The Committee also unanimously recommended an assessment rate of
$0.10 per hundredweight, the same as last season. This rate, when
applied to anticipated shipments of 8,800,000 hundredweight, will yield
$880,000 in assessment income. This, along with $45,000 in interest
income and $186,447 from the Committee's authorized reserve, will be
adequate to cover budgeted expenses. Funds in the reserve at the end of
the 1994-95 fiscal period, estimated at $921,500, will be within the
maximum permitted by the order of one fiscal period's expenses.

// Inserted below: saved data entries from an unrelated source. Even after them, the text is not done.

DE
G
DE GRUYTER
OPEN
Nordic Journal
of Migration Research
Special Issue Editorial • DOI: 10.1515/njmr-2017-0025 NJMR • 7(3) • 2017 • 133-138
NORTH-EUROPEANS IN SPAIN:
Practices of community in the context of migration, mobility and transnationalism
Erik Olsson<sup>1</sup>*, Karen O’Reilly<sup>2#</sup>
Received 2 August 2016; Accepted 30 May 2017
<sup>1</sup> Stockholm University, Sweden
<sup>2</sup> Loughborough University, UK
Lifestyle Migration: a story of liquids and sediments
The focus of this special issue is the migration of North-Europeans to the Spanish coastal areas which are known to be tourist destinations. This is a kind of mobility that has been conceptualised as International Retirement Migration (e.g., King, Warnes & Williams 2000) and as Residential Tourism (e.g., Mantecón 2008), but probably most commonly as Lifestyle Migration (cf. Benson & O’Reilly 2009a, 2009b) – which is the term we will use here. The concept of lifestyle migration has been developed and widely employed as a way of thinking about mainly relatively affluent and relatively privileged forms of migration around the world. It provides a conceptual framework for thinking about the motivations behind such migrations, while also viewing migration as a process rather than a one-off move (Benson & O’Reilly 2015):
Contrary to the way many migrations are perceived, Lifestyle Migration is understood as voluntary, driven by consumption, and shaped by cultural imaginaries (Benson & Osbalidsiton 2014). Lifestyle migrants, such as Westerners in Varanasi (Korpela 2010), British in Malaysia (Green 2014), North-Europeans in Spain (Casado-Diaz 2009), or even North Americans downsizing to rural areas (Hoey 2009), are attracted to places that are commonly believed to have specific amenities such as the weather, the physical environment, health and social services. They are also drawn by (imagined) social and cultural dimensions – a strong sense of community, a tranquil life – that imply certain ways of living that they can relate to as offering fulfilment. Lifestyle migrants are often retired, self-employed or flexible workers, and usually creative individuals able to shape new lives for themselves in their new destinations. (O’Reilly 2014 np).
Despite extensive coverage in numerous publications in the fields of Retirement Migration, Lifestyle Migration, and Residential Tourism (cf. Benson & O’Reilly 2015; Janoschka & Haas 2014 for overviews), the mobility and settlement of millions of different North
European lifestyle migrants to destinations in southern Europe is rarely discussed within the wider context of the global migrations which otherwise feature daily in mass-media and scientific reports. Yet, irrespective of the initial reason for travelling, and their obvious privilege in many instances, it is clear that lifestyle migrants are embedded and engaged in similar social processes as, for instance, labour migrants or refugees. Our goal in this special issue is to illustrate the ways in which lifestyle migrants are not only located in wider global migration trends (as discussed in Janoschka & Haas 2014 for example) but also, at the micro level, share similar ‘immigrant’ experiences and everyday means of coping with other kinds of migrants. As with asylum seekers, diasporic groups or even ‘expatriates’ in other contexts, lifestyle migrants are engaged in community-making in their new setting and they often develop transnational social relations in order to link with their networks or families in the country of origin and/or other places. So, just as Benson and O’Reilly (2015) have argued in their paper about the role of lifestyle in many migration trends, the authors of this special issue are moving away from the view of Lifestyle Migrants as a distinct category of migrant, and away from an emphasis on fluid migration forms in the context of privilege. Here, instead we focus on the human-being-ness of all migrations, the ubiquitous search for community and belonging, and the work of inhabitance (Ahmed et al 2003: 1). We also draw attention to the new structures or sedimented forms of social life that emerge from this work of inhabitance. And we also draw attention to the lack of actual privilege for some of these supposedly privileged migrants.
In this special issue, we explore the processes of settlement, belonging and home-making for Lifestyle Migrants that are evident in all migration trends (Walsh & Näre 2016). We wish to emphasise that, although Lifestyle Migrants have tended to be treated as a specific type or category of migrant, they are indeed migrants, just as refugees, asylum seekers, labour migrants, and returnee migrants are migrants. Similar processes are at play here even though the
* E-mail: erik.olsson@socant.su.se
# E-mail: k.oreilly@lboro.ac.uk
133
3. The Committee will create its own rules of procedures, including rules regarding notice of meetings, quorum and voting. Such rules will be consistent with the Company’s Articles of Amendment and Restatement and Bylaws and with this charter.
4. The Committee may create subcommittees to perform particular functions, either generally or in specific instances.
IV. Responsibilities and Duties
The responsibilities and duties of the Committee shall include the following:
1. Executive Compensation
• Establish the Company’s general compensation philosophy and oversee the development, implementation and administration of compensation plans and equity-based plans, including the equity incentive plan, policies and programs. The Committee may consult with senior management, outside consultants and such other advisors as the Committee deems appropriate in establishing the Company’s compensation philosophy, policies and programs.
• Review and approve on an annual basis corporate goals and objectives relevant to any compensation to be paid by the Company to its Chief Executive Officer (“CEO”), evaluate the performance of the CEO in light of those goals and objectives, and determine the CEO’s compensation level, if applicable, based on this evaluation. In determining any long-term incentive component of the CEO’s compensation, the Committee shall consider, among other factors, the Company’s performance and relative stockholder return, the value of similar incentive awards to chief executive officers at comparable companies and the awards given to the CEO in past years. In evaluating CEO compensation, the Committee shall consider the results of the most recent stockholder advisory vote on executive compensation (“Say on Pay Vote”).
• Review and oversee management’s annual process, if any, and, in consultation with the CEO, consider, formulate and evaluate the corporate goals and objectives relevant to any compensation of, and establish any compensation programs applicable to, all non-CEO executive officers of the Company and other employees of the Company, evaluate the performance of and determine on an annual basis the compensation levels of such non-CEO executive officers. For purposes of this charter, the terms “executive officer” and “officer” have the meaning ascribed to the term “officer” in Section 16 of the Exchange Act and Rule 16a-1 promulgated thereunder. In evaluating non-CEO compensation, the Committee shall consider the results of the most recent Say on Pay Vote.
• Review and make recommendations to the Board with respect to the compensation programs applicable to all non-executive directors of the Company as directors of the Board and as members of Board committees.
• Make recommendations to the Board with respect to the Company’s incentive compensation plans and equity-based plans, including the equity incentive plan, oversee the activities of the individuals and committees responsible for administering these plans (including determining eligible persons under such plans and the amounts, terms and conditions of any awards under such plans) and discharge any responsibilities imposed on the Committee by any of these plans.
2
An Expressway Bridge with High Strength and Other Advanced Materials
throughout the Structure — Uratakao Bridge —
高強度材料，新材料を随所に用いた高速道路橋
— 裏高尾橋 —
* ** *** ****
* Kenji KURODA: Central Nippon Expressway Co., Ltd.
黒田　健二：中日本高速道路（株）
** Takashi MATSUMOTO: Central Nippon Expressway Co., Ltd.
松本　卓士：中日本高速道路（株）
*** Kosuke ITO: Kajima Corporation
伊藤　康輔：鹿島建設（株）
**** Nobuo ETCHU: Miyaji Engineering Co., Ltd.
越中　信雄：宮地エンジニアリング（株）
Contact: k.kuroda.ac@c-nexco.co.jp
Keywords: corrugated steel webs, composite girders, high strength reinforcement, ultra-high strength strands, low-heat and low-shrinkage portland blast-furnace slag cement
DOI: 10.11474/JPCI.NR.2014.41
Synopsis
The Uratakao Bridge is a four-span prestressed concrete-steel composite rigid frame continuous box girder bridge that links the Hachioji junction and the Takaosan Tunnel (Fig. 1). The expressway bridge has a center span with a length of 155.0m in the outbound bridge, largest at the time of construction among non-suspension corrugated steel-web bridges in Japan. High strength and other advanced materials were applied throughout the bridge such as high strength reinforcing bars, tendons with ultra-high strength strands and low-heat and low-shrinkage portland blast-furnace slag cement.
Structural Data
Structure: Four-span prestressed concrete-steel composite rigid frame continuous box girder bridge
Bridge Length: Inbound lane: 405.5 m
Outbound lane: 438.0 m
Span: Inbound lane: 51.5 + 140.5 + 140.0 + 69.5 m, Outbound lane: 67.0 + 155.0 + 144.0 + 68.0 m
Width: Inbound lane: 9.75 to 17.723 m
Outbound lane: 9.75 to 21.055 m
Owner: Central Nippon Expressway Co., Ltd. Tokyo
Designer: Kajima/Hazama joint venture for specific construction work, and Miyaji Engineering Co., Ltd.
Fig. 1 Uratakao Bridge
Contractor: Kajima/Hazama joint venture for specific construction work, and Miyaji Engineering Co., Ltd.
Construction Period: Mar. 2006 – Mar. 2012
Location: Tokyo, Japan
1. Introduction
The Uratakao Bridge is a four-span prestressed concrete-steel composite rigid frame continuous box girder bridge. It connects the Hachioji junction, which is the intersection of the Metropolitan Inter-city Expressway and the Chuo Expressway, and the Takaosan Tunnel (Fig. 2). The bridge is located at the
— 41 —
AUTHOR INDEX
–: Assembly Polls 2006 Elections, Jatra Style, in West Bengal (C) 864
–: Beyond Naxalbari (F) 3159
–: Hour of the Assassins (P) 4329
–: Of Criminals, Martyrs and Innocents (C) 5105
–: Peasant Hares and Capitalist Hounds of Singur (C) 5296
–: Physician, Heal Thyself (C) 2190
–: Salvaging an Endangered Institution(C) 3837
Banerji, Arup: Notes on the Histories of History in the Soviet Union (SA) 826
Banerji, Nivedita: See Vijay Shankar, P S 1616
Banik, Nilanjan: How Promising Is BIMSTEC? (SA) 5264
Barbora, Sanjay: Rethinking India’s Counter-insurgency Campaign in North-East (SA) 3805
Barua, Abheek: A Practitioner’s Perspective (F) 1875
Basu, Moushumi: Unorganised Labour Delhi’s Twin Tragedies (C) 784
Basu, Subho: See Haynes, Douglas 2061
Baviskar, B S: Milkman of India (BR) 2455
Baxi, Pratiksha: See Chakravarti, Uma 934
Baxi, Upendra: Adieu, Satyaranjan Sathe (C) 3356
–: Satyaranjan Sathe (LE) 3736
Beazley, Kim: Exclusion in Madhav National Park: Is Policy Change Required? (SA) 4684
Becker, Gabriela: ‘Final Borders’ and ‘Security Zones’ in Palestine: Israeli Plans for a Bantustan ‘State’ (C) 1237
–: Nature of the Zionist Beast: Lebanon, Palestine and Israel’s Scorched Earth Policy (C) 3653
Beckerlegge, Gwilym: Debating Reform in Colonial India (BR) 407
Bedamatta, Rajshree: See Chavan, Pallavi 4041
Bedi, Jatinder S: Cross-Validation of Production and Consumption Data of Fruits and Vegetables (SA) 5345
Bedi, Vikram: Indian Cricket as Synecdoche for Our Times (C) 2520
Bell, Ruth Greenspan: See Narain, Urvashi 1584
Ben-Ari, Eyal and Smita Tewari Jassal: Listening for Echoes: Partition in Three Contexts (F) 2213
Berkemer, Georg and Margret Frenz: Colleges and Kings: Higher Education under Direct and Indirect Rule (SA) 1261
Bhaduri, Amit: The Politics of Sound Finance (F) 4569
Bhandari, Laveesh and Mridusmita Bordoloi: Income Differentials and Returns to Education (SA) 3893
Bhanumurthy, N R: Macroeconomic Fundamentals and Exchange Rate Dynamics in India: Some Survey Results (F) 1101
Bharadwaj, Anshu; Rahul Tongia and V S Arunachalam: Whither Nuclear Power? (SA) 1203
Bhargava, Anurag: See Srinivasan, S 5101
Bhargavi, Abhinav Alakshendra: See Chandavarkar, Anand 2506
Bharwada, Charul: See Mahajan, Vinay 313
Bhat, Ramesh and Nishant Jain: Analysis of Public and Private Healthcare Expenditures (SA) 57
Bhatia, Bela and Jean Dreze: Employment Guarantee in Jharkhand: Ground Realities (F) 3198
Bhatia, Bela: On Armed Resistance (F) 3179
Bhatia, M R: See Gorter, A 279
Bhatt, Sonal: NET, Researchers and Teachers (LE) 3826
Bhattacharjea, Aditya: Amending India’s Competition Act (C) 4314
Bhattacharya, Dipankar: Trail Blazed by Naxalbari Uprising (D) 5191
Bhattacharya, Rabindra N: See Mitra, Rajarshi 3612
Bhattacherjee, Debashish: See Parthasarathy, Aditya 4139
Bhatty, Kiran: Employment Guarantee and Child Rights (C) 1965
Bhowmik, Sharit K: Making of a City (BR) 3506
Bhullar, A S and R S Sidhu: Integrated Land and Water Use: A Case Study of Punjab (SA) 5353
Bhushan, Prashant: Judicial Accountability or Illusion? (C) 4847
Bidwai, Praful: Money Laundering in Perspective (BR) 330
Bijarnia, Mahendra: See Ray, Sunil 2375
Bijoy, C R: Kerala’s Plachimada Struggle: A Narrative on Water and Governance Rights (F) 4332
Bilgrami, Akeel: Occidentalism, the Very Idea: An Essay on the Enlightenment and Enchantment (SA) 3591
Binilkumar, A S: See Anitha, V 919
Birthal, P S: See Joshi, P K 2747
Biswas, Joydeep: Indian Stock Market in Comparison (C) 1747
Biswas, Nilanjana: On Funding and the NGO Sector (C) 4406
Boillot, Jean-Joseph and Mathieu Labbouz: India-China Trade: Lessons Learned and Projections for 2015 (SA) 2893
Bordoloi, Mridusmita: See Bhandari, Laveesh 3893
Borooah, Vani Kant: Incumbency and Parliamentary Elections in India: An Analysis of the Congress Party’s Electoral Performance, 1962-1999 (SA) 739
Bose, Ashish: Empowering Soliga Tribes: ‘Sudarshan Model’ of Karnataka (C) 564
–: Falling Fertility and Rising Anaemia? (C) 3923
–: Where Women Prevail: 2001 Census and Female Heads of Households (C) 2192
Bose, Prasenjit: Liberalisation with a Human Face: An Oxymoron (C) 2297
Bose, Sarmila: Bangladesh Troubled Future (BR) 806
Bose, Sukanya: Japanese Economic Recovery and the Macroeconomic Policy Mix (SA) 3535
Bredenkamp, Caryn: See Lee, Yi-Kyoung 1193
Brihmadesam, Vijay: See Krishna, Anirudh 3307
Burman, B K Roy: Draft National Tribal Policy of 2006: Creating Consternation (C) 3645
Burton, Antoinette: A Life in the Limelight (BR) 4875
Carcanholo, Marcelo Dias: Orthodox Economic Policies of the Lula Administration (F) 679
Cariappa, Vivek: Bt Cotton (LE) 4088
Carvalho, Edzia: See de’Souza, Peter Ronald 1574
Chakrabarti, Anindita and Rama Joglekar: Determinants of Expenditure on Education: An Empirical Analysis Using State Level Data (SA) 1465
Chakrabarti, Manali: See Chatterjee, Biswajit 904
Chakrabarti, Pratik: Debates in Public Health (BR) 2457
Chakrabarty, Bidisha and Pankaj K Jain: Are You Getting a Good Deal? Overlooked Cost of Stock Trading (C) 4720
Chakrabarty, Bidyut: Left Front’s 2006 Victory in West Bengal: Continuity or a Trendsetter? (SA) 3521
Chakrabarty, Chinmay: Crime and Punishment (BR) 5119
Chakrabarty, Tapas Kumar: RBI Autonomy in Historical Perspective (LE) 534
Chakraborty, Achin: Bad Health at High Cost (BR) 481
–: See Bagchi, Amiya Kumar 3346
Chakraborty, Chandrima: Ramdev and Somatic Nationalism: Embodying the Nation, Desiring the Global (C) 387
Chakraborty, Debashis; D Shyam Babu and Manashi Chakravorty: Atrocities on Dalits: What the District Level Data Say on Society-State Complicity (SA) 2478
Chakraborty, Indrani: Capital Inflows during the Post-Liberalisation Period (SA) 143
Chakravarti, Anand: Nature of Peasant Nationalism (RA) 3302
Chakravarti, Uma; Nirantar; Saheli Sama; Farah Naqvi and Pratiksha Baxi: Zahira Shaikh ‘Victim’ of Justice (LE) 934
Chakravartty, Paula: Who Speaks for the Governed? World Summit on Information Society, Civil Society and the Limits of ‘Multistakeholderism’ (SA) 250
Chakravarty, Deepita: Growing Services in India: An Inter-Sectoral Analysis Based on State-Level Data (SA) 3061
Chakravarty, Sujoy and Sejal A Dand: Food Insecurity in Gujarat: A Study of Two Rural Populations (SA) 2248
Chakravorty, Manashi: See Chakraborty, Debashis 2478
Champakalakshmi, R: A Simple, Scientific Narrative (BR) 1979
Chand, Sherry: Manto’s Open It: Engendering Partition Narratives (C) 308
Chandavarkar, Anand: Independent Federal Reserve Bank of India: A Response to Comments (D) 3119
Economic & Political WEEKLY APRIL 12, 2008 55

While this action will impose some additional costs on handlers,
the costs are in the form of uniform assessments on all handlers. Some
of the additional costs may be passed on to producers. However, these
costs will be offset by the benefits derived by the operation of the
marketing order. Therefore, the Administrator of the AMS has determined
that this action will not have a significant economic impact on a
substantial number of small entities.
After consideration of all relevant material presented, including
the information and recommendation submitted by the Committee and other
available information, it is hereby found that this rule, as
hereinafter set forth, will tend to effectuate the declared policy of
the Act.
Pursuant to 5 U.S.C. 553, it is also found and determined upon good
cause that it is impracticable, unnecessary, and contrary to the public
interest to give preliminary notice prior to putting this rule into
effect because: (1) The Committee needs to have sufficient funds to pay
its expenses which are incurred on a continuous basis; (2) the fiscal
period begins on July 1, 1995, and the marketing order requires that
the rate of assessment for the fiscal period apply to all assessable
onions handled during the fiscal period; (3) handlers are aware of this
action which was unanimously recommended by the Committee at a public
meeting and is similar to other budget actions issued in past years;
and (4) this interim final rule provides a 30-day comment period, and
all comments timely received will be considered prior to finalization
of this action.
List of Subjects in 7 CFR Part 958
Marketing agreements, Onions, Reporting and recordkeeping
requirements.
For the reasons set forth in the preamble, 7 CFR Part 958 is
amended as follows:
PART 958--ONIONS GROWN IN CERTAIN DESIGNATED COUNTIES IN IDAHO, AND
MALHEUR COUNTY, OREGON
1. The authority citation for 7 CFR part 958 continues to read as
follows:
Authority: 7 U.S.C. 601-674.
2. A new Sec. 958.239 is added to read as follows:
Note: This section will not appear in the Code of Federal
Regulations.
Sec. 958.239 Expenses and assessment rate.
Expenses of $1,111,447 by the Idaho-Eastern Oregon Onion Committee
are authorized, and an assessment rate of $0.10 per hundredweight of
assessable onions is established for the fiscal period ending June 30,
1996. Unexpended funds may be carried over as a reserve.
Dated: May 3, 1995.
Sharon Bomer Lauritsen,
Deputy Director, Fruit and Vegetable Division.